Count the lines below containing "metálica". Number only.

- Opening Delimiter -

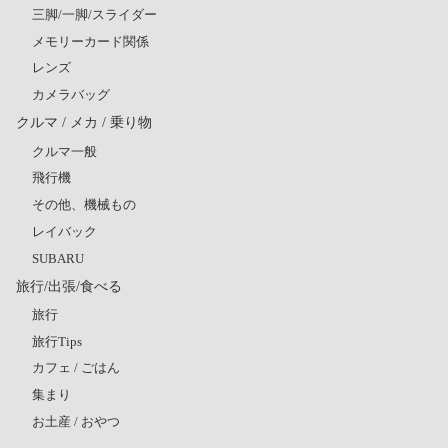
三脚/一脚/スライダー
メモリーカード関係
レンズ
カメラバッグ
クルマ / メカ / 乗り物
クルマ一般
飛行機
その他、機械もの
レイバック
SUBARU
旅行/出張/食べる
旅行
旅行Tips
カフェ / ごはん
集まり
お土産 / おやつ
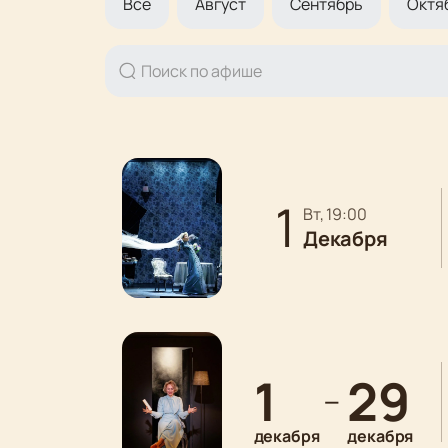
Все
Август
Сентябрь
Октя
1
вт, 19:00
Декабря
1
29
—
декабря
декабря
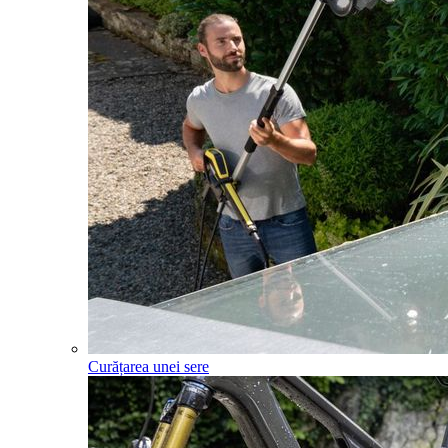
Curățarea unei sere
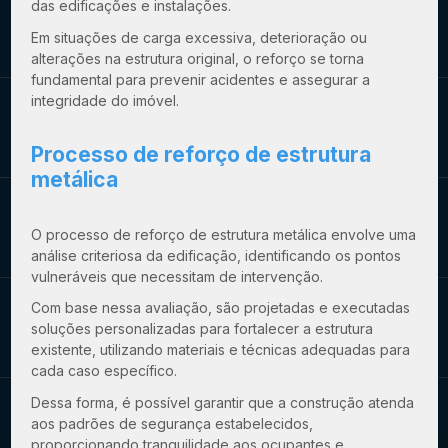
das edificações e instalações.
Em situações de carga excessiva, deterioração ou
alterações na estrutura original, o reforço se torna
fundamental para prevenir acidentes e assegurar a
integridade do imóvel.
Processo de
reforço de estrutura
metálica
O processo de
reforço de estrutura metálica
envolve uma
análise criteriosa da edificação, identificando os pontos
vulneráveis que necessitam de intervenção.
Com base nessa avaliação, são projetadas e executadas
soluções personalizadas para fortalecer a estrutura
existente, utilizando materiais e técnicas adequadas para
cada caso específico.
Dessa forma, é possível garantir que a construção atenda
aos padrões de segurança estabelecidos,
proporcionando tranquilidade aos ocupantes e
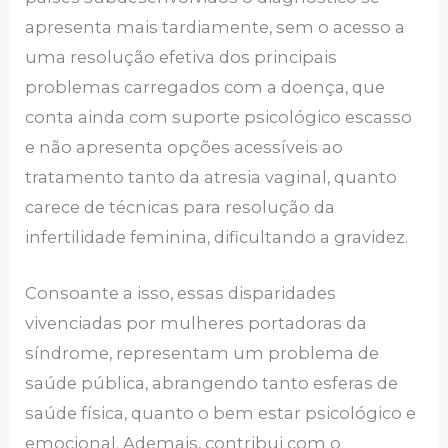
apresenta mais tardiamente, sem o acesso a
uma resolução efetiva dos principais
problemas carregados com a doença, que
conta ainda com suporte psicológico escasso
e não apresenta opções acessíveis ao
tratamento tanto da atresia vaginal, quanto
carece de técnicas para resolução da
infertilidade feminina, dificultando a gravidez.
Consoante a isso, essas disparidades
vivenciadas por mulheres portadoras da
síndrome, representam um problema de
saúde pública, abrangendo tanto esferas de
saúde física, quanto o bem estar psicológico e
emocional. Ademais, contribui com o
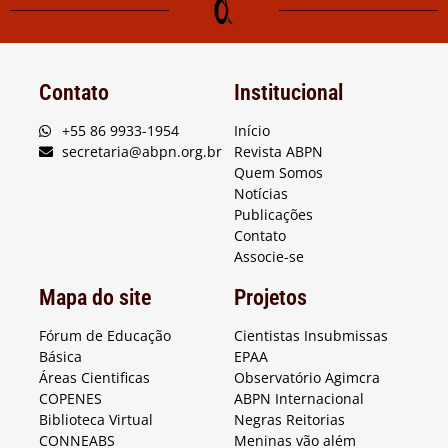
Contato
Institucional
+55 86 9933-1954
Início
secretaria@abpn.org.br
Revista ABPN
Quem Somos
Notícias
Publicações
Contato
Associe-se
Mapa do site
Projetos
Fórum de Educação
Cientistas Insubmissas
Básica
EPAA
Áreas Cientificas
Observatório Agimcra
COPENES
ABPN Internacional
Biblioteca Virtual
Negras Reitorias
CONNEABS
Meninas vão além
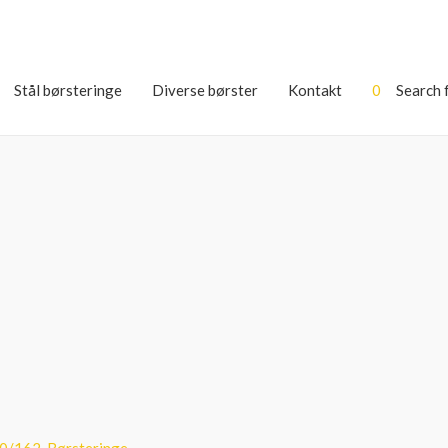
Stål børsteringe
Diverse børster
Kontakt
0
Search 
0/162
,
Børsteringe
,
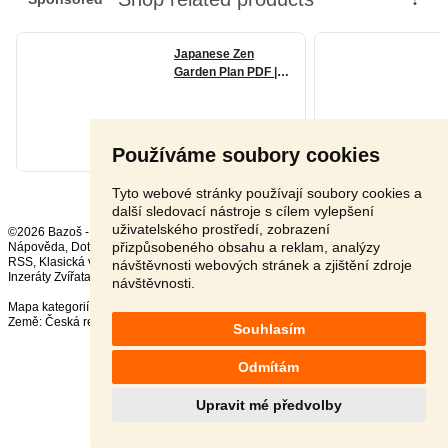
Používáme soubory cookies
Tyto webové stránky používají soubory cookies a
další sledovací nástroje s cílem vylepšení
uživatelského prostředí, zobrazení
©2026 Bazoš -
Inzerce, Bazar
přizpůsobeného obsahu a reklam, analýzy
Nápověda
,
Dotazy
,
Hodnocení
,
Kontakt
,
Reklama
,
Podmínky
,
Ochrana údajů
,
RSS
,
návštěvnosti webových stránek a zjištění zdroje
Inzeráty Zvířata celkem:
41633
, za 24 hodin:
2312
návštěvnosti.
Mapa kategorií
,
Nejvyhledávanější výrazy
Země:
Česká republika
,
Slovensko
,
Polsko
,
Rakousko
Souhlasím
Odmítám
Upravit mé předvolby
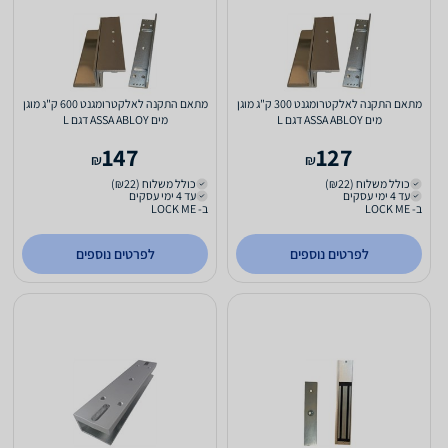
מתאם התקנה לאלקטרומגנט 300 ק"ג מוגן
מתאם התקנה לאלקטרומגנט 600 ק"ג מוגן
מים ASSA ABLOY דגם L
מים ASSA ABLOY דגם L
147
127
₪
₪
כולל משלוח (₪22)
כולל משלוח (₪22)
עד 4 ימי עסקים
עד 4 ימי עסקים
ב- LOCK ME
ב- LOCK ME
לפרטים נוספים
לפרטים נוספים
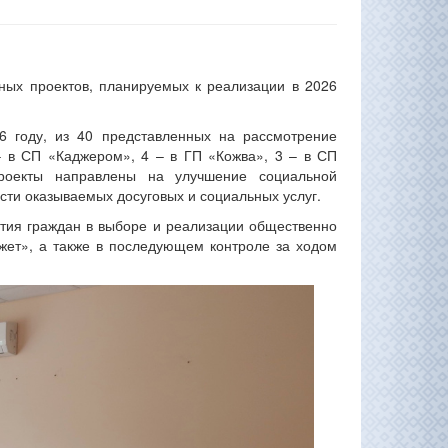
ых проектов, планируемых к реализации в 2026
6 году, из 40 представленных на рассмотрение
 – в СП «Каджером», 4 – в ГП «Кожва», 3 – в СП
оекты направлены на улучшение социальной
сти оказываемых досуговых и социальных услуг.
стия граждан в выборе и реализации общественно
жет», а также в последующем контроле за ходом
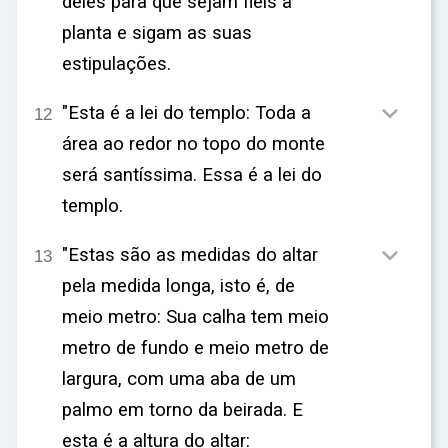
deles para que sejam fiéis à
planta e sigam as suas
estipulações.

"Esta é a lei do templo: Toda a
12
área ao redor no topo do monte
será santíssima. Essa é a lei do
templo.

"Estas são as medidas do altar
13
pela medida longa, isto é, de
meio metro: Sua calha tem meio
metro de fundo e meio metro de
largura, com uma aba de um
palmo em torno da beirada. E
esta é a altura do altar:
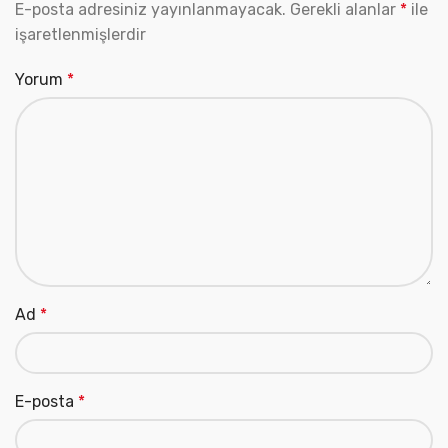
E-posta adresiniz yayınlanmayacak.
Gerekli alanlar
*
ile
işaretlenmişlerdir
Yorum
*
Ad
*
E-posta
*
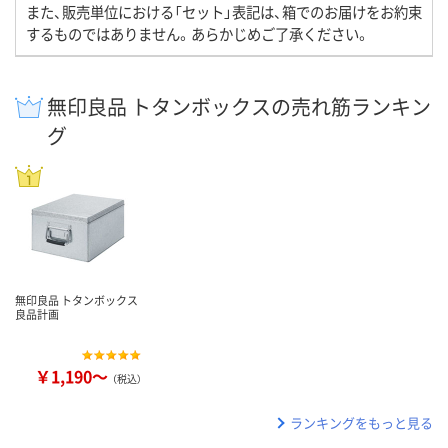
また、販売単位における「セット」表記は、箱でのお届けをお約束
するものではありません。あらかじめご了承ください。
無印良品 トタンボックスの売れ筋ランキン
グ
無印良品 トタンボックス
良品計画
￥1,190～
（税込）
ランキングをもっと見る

- Closing Delimiter -

TASK ANSWER
2